Через час на льду выросли несколько аккуратно разложенных кучек различного имущества, снаряжения и съестных припасов. Пушистой горой громоздились спальные мешки. Глядя на все это, Йельсон окончательно развеселился.

– Трудно, в конце концов, сказать – везет мне или не везет. Если бы мне везло, то я, вероятно, не попал бы в такую передрягу, только что выздоровев от лишений, перенесенных в прошлогоднем полете на выручку старого Свенсона. А если бы мне окончательно не везло, то, вероятно, я переломал бы себе сейчас все кости вместо того, чтобы ограничиться разложением на составные множители злополучного «Пингвина» и иметь в перспективе вкусный завтрак. Господа, кто за завтрак?

Возражений не последовало, и спутники Йельсона принялись деятельно хлопотать над приготовлением еды. Другие, тем временем, расставили небольшую легкую палатку и разобрали спальные мешки. Скоро площадку льдины нельзя было узнать – на ней вырос настоящий маленький лагерь.

Зуль держался немного в стороне, но, после того как его пригласили принять участие в еде, он притащил свой рюкзак и расположился около палатки.

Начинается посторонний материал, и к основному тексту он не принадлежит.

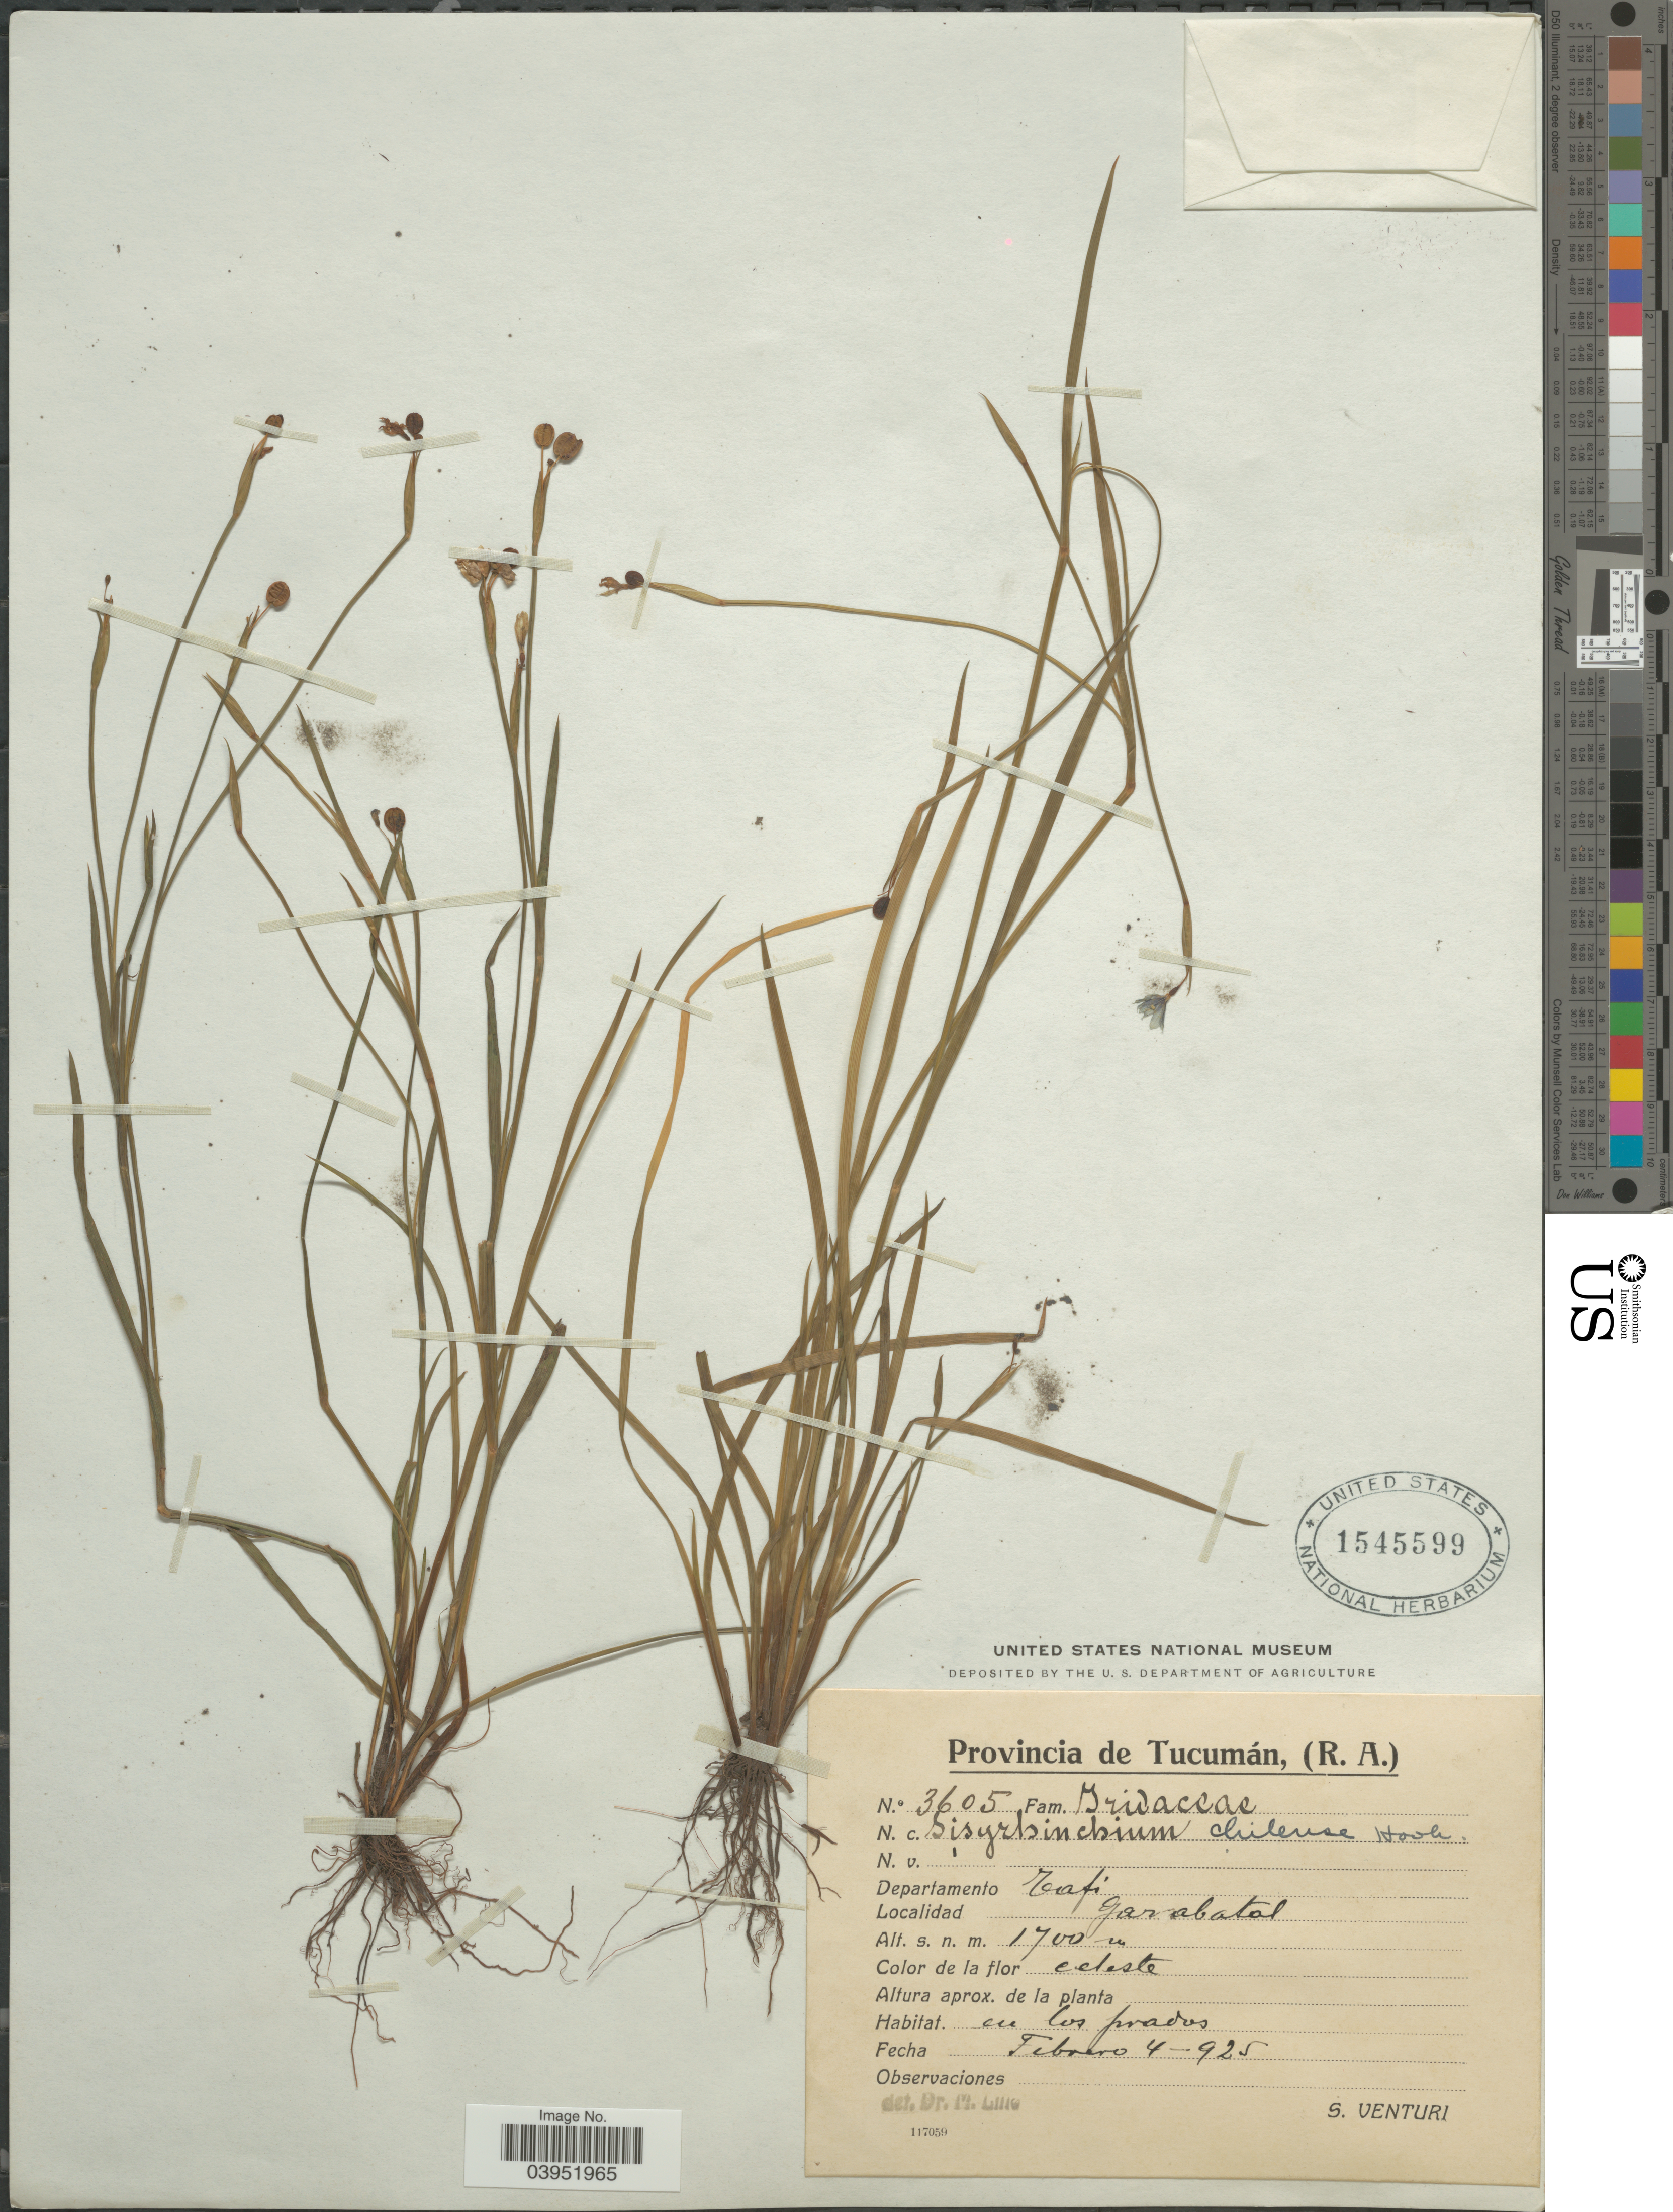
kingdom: Plantae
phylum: Tracheophyta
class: Liliopsida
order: Asparagales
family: Iridaceae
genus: Sisyrinchium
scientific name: Sisyrinchium chilense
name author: Hook.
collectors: S. Venturi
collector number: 3605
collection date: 1925-02-04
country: Argentina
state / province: Tucuman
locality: Departamento Tafí. Garnabatal.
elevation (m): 1700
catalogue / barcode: US 1545599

После завтрака весь экипаж, утомленный длительным полетом и изрядной встряской, полученной при посадке, улегся спать. Зуль сделал вид, что тоже укладывается. Однако, как только в палатке все затихло, он осторожно встал и пробрался к радиоаппаратуре, вытащенной из разбитого самолета Гардом. Глядя на тщательно очищенные Гардом от снега и уставленные в ряд приборы, Зуль на минуту задумался. Но затем решительно нагнулся и, открыв пробки аккумуляторов, опорожнил их.